Моё школьное детство прошло под знаком благодарной памяти ветеранам. Они приходили, они были живы, и ещё относительно молоды. Мой отец был ветераном войны. Но было полное ощущение, это не повторится. То есть это последняя война в истории человечества. Все, наконец-то мы перешли, ценой потерь в 26 миллионов, мы перешли к созиданию. Нет! Оказывается, что история, в каком-то смысле, цикличный процесс, и горе, трагизм истории опять выходит на передний её край. Вспоминаешь Константина Леонтьева с его «трансцендентным эгоизмом». В конечном итоге ты о себе подумай, о своей душе. Мир ты уже не спасёшь. И какие-то иллюзорные идеи спасения мира, как целого, путём создания новых союзов, ассоциаций, организаций, судов все это сегодня кажется каким-то отошедшим в архив.

ВОПРОСЫ К ТЕКСТУ>
[a] Какой ценой, согласно фрагменту документа, был совершён переход к созиданию?
[b] Сократите абзац фрагмента документа, начинающийся словами «Моё школьное детство», и оформите его списком, сохранив главные факты.

ДАННЫЕ>
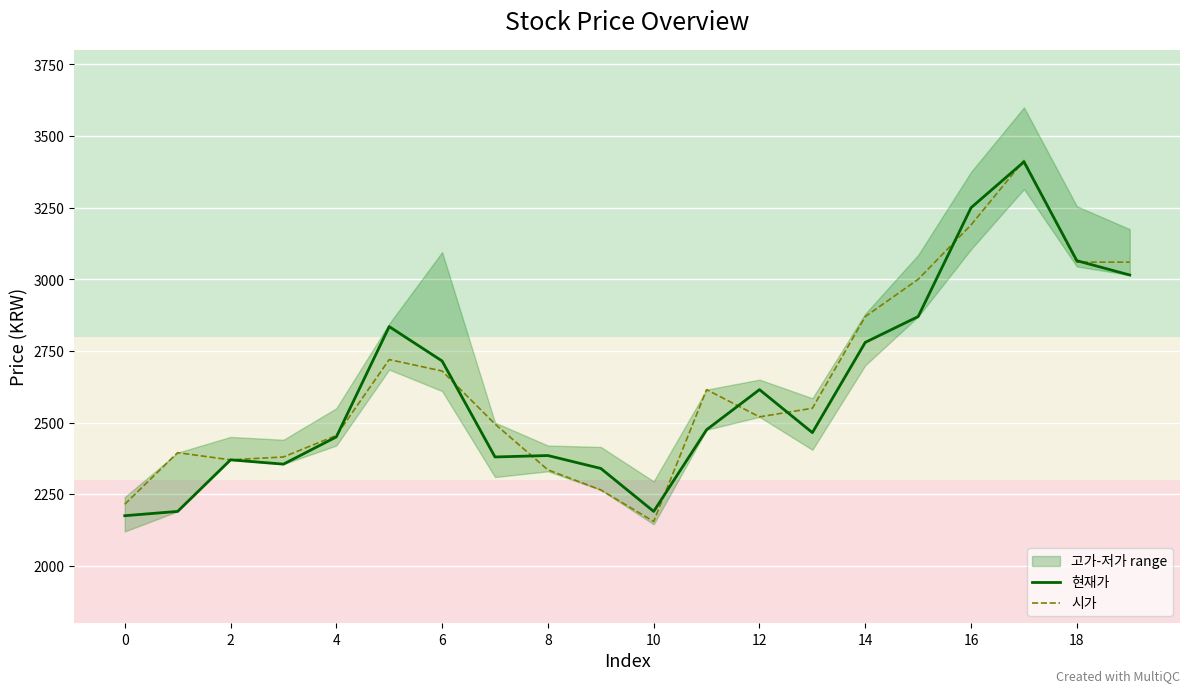

What is the lowest value of the 시가 series?

2155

ОТВЕТЫ НА ЗАДАНИЯ>
[a] Ценой потерь в 26 миллионов.

[b]
- Школьное детство автора прошло под знаком благодарной памяти ветеранам, которые тогда были живы и ещё относительно молоды. Отец автора был ветераном войны.
- Тогда казалось, что та война последняя в истории человечества и что ценой потерь в 26 миллионов наступил переход к созиданию.
- Однако история оказалась в каком-то смысле цикличным процессом, и её трагизм снова вышел на передний край.
- Вспоминается «трансцендентный эгоизм» Константина Леонтьева: думай о себе, о своей душе, ведь мир уже не спасти.
- Идеи спасения мира как целого путём создания новых союзов, ассоциаций, организаций и судов сегодня кажутся отошедшими в архив.